Updating a near-infrared multivariate calibration model formed with lab-prepared pharmaceutical tablet types to new tablet types in full production.

Determining active pharmaceutical ingredient (API) tablet concentrations rapidly and efficiently is of great importance to the pharmaceutical industry in order to assure quality control. Using near-infrared (NIR) spectra measured on tablets in conjunction with multivariate calibration has been shown to meet these objectives. However, the calibration is typically developed under one set of conditions (primary conditions) and new tablets are produced under different measurement conditions (secondary conditions). Hence, the accuracy of multivariate calibration is limited due to differences between primary and secondary conditions such as tablet variances (composition, dosage, and production processes and precision), different instruments, and/or new environmental conditions. This study evaluates application of Tikhonov regularization (TR) to update NIR calibration models developed in a controlled primary laboratory setting to predict API tablet concentrations manufactured in full production where conditions and tablets are significantly different than in the laboratory. With just a few new tablets from full production, it is found that TR provides reduced prediction errors by as much as 64% in one situation compared to no model-updating. TR prediction errors are reduced by as much as 51% compared to local centering, another calibration maintenance method. The TR updated primary models are also found to predict as well as a full calibration model formed in the secondary conditions.

Updating a synchronous fluorescence spectroscopic virgin olive oil adulteration calibration to a new geographical region.

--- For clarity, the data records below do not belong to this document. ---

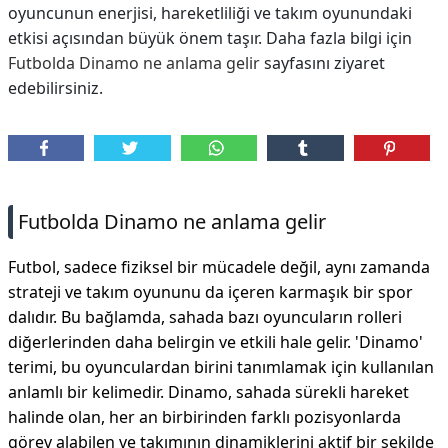
oyuncunun enerjisi, hareketliliği ve takım oyunundaki
etkisi açısından büyük önem taşır. Daha fazla bilgi için
Futbolda Dinamo ne anlama gelir
sayfasını ziyaret
edebilirsiniz.
Futbolda Dinamo ne anlama gelir
Futbol, sadece fiziksel bir mücadele değil, aynı zamanda
strateji ve takım oyununu da içeren karmaşık bir spor
dalıdır. Bu bağlamda, sahada bazı oyuncuların rolleri
diğerlerinden daha belirgin ve etkili hale gelir. 'Dinamo'
terimi, bu oyunculardan birini tanımlamak için kullanılan
anlamlı bir kelimedir. Dinamo, sahada sürekli hareket
halinde olan, her an birbirinden farklı pozisyonlarda
görev alabilen ve takımının dinamiklerini aktif bir şekilde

Detecting and quantifying extra virgin olive adulteration is of great importance to the olive oil industry. Many spectroscopic methods in conjunction with multivariate analysis have been used to solve these issues. However, successes to date are limited as calibration models are built to a specific set of geographical regions, growing seasons, cultivars, and oil extraction methods (the composite primary condition). Samples from new geographical regions, growing seasons, etc. (secondary conditions) are not always correctly predicted by the primary model due to different olive oil and/or adulterant compositions stemming from secondary conditions not matching the primary conditions. Three Tikhonov regularization (TR) variants are used in this paper to allow adulterant (sunflower oil) concentration predictions in samples from geographical regions not part of the original primary calibration domain. Of the three TR variants, ridge regression with an additional 2-norm penalty provides the smallest validation sample prediction errors. Although the paper reports on using TR for model updating to predict adulterant oil concentration, the methods should also be applicable to updating models distinguishing adulterated samples from pure extra virgin olive oil. Additionally, the approaches are general and can be used with other spectroscopic methods and adulterants as well as with other agriculture products.